[Amended 12-1-2005 by L.L. No. 3-2005]
The enforcing officer is hereby granted the
authority to prepare and execute, on behalf of the County of Sullivan,
agreements with eligible owners for the installment payment of eligible
delinquent taxes affecting all properties within such tax district,
in accordance with § 1184 of the Real Property Tax Law,
as amended, and this Local Law No. 3-2005, without further notice
to, nor consent of, the County Legislature or County Manager.
The enforcement officer shall determine, and
the installment agreement shall specify, the maximum term to be determined
by the enforcing officer on a case-by-case basis, which said maximum
term shall not exceed 24 months.
The payment schedule shall be specified in the
installment agreement and upon determination of the enforcing officer
on a case-by-case basis. The preferable schedule is quarterly, however,
the installment agreement can provide for payments to be made monthly
or quarterly, in the discretion of the enforcement officer.
The required initial down payment, as determined
in the discretion of the enforcing officer, shall be either 15% or
25% of the eligible delinquent taxes.
The properties to which this Part 3 shall apply
shall be residential properties only.
[Amended 7-25-1996 by L.L. No. 6-1996]
Installment payment of eligible delinquent taxes
shall commence upon the signing of an agreement between the enforcing
officer and the eligible owner, which shall be no earlier than 30
days after the delivery of the return of unpaid taxes to the enforcing
officer. An eligible taxpayer must apply to the County Treasurer,
in writing, within 60 days from the mailing of the notice of eligibility
by the County Treasurer to the eligible taxpayer or by August 1 of
the first year of eligibility, whichever date is later. The agreement
shall be kept on file in the office of the enforcing officer.

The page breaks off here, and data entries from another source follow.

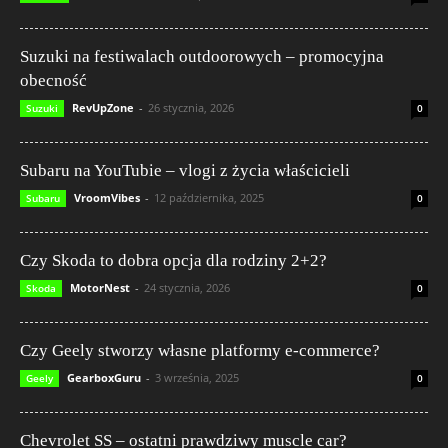
Suzuki na festiwalach outdoorowych – promocyjna
obecność
RevUpZone
-
26 stycznia, 2026
Suzuki
0
Subaru na YouTubie – vlogi z życia właścicieli
VroomVibes
-
12 października, 2025
Subaru
0
Czy Skoda to dobra opcja dla rodziny 2+2?
MotorNest
-
24 stycznia, 2026
Skoda
0
Czy Geely stworzy własne platformy e-commerce?
GearboxGuru
-
3 września, 2025
Geely
0
Chevrolet SS – ostatni prawdziwy muscle car?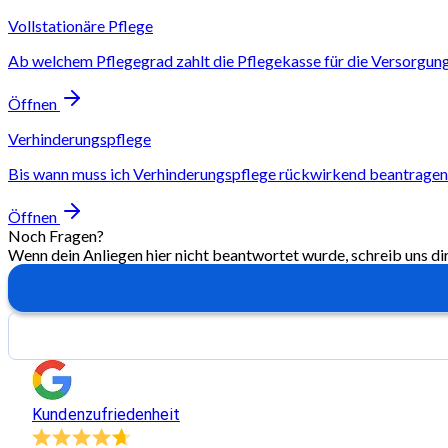
Vollstationäre Pflege
Ab welchem Pflegegrad zahlt die Pflegekasse für die Versorgun
Öffnen
Verhinderungspflege
Bis wann muss ich Verhinderungspflege rückwirkend beantragen
Öffnen
Noch Fragen?
Wenn dein Anliegen hier nicht beantwortet wurde, schreib uns di
Kundenzufriedenheit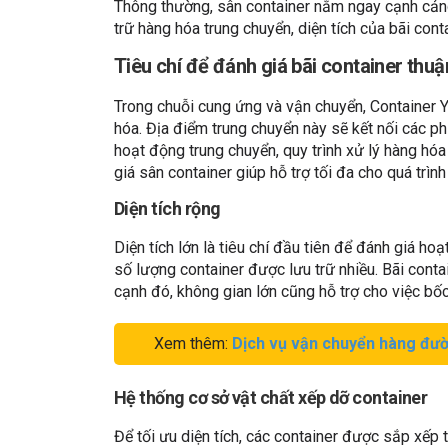
Thông thường, sân container nằm ngay cạnh cảng 
trữ hàng hóa trung chuyển, diện tích của bãi conta
Tiêu chí để đánh giá bãi container thuậ
Trong chuỗi cung ứng và vận chuyển, Container Ya
hóa. Địa điểm trung chuyển này sẽ kết nối các ph
hoạt động trung chuyển, quy trình xử lý hàng hó
giá sân container giúp hỗ trợ tối đa cho quá trìn
Diện tích rộng
Diện tích lớn là tiêu chí đầu tiên để đánh giá hoạ
số lượng container được lưu trữ nhiều. Bãi conta
cạnh đó, không gian lớn cũng hỗ trợ cho việc bố
Xem thêm:
Dịch vụ vận chuyển hàng đườ
Hệ thống cơ sở vật chất xếp dỡ container
Để tối ưu diện tích, các container được sắp xếp t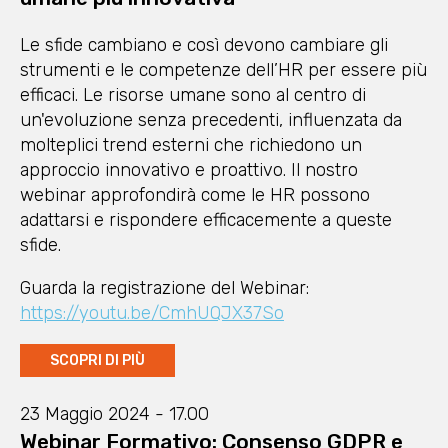
Le sfide cambiano e così devono cambiare gli
strumenti e le competenze dell’HR per essere più
efficaci. Le risorse umane sono al centro di
un'evoluzione senza precedenti, influenzata da
molteplici trend esterni che richiedono un
approccio innovativo e proattivo. Il nostro
webinar approfondirà come le HR possono
adattarsi e rispondere efficacemente a queste
sfide.
Guarda la registrazione del Webinar:
https://youtu.be/CmhUQJX37So
SCOPRI DI PIÙ
23 Maggio 2024 - 17.00
Webinar Formativo: Consenso GDPR e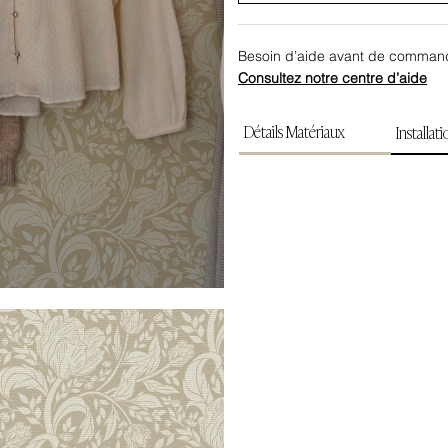
Besoin d’aide avant de comman
Consultez notre centre d’aide
Détails Matériaux
Installat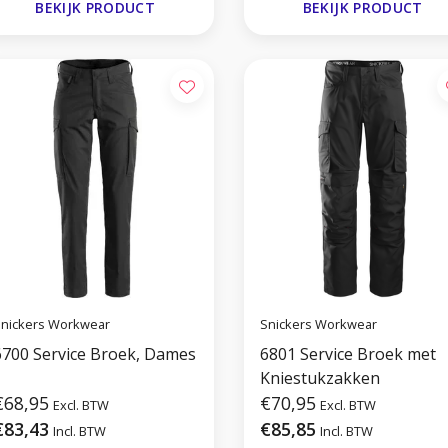
BEKIJK PRODUCT
BEKIJK PRODUCT
nickers Workwear
Snickers Workwear
6700 Service Broek, Dames
6801 Service Broek met
Kniestukzakken
€68,95
€70,95
Excl. BTW
Excl. BTW
€83,43
€85,85
Incl. BTW
Incl. BTW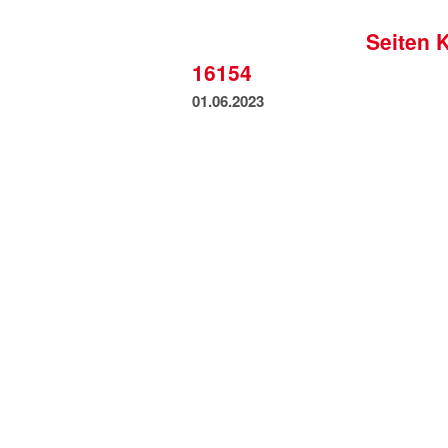
Seiten 
16154
01.06.2023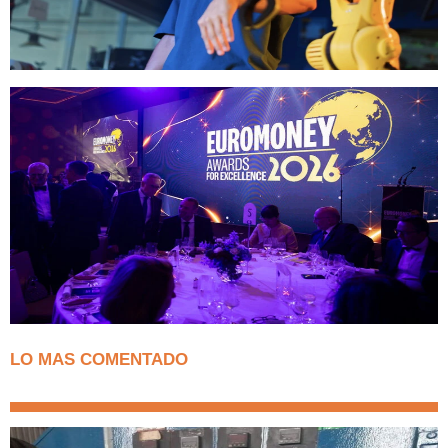
LO MAS COMENTADO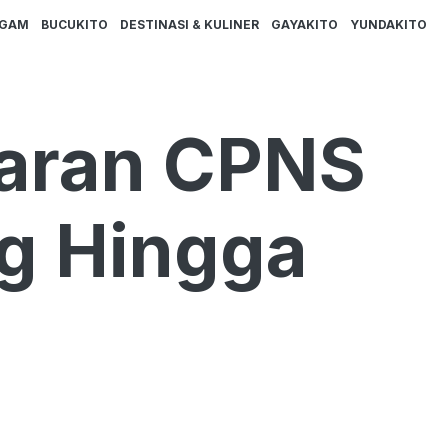
AGAM
BUCUKITO
DESTINASI & KULINER
GAYAKITO
YUNDAKITO
taran CPNS
g Hingga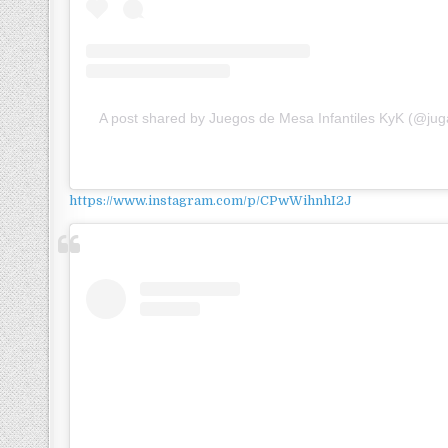
A post shared by Juegos de Mesa Infantiles KyK (@ju
https://www.instagram.com/p/CPwWihnhI2J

The enforcing officer shall have discretion
regarding the specific terms of each installment agreement within
the limitations set forth in this legislation and in § 1184
of the Real Property Tax Law. In addition, the enforcing officer shall
have discretion in approving or disapproving a particular eligible
owner based upon the enforcing officer's determination of the ability
and propensity of the eligible owner to timely comply with the terms
and conditions of an installment agreement.

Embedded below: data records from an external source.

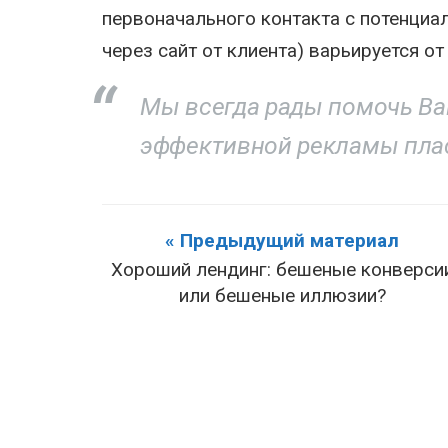
первоначального контакта с потенциал
через сайт от клиента) варьируется от
Мы всегда рады помочь Ва
эффективной рекламы пла
« Предыдущий материал
Хороший лендинг: бешеные конверси
или бешеные иллюзии?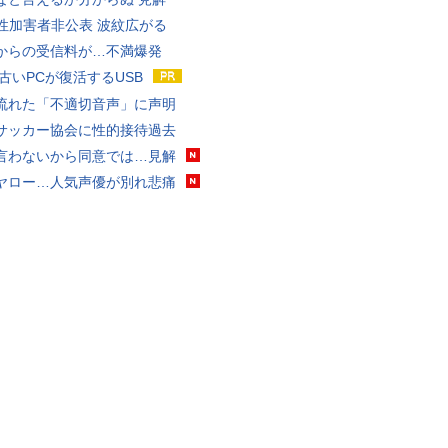
K性加害者非公表 波紋広がる
からの受信料が…不満爆発
 古いPCが復活するUSB
流れた「不適切音声」に声明
サッカー協会に性的接待過去
言わないから同意では…見解
ヤロー…人気声優が別れ悲痛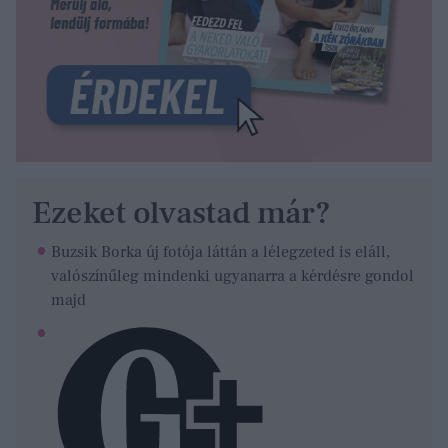
Ezeket olvastad már?
Buzsik Borka új fotója láttán a lélegzeted is eláll,
valószínűleg mindenki ugyanarra a kérdésre gondol
majd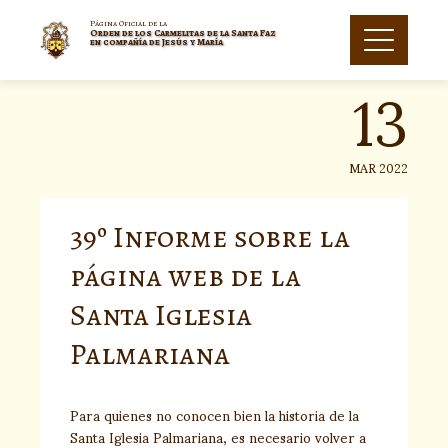
Skip
to
Página Oficial de la
Orden de los Carmelitas de la Santa Faz
13
content
en compañía de Jesús y María
MAR 2022
39º Informe sobre la
página web de la
Santa Iglesia
Palmariana
Para quienes no conocen bien la historia de la
Santa Iglesia Palmariana, es necesario volver a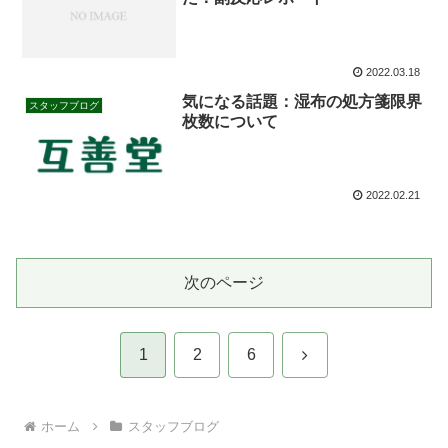
2022.03.18
気になる話題：湿布の処方箋限界
スタッフブログ
枚数について
2022.02.21
次のページ
次
1
2
6
へ
ホーム
スタッフブログ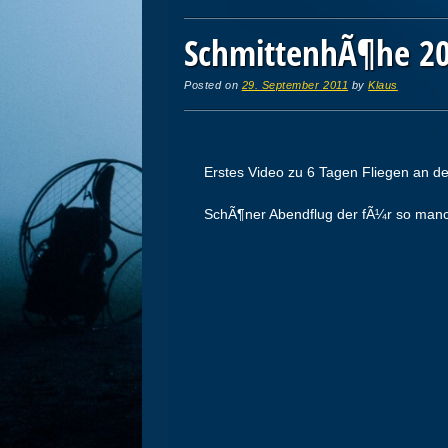
SchmittenhÃ¶he 2
Posted on
29. September 2011
by
Klaus
Erstes Video zu 6 Tagen Fliegen an de
SchÃ¶ner Abendflug der fÃ¼r so manch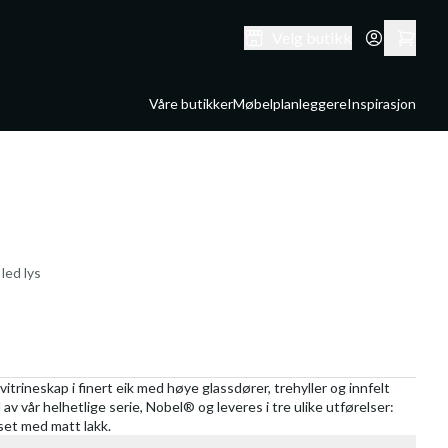
Velg butikk
Våre butikker
Møbelplanleggere
Inspirasjon
 led lys
vitrineskap i finert eik med høye glassdører, trehyller og innfelt
 av vår helhetlige serie, Nobel® og leveres i tre ulike utførelser:
iset med matt lakk.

A property owner shall not be eligible to enter
into an agreement pursuant to this Part 6 where:
A. There is a delinquent tax lien on the same property
for which the application is made or on another property owned by
such person and such delinquent tax lien is not eligible to be made
part of the agreement pursuant to this Part 6;
B. Such person is the owner of another parcel within
the tax district on which there is a delinquent tax lien, unless such
delinquent tax lien is eligible to be and is made part of the agreement
pursuant to this Part 6;
C. Such person was the owner of property on which there
existed a delinquent tax lien and which lien was foreclosed within
three years of the date on which an application is made to execute
an agreement pursuant to this Part 6; or
D. Such person defaulted on an agreement executed pursuant
to this part 6 within three years of the date on which an application
is made to execute an agreement pursuant to this Part 6.

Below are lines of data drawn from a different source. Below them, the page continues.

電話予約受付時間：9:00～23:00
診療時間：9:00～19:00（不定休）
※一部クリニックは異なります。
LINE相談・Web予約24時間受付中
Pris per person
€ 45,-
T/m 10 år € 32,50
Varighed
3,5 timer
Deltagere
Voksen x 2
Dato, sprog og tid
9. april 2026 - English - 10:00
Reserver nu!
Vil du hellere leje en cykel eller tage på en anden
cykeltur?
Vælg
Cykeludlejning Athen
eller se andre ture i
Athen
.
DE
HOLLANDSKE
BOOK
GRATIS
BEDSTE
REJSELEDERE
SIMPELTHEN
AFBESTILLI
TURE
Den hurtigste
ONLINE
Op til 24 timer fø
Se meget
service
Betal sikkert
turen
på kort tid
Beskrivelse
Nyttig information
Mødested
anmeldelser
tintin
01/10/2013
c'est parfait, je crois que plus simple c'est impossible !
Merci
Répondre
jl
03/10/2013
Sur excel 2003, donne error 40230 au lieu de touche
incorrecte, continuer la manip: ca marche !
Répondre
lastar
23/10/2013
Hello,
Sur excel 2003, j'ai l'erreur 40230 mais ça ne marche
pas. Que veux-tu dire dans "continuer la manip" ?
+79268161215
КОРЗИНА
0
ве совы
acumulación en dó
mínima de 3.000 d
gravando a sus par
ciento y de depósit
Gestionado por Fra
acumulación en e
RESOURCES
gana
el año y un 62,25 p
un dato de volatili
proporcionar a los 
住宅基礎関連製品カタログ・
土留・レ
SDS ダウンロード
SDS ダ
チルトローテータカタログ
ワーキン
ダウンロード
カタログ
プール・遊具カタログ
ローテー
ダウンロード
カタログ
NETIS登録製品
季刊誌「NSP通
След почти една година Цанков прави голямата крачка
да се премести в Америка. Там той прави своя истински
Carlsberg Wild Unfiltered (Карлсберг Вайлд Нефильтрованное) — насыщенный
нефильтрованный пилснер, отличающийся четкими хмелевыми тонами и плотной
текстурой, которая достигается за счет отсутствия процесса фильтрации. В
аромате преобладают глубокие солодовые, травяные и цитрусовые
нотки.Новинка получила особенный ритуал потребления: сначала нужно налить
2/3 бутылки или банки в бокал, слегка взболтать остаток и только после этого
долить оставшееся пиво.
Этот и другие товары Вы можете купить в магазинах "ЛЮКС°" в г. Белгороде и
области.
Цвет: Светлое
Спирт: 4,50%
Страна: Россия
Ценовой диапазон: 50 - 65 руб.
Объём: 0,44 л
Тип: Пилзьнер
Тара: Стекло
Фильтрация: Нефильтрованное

The amount due under an installment agreement
shall be the eligible delinquent taxes plus the interest that is to
accrue on each installment payment up to and including the date on
which each payment is to be made. The agreement shall provide that
the amount due shall be paid, as nearly as possible, in equal amounts
on each payment due date. Each installment payment shall be due on
the last day of the month on which it is to be paid. Such payments
shall be applied first to interest, penalties and other charges, and
then to principal.
Interest on a total amount of eligible delinquent
taxes, less the amount of the down payment made by the eligible owner,
shall be the amount as determined pursuant to § 924-a of
the Real Property Tax Law. The rate of interest in effect on the date
the agreement is signed shall remain constant during the period of
the agreement. If an installment is not paid on or before the date
it is due, interest shall be added at the rate prescribed by § 924-a
of the Real Property Tax Law for each month, or portion thereof, until
paid. In addition, if an installment is not paid by the end of the
15th calendar day after the payment due date, a late charge of 5%
of the overdue payment shall be added.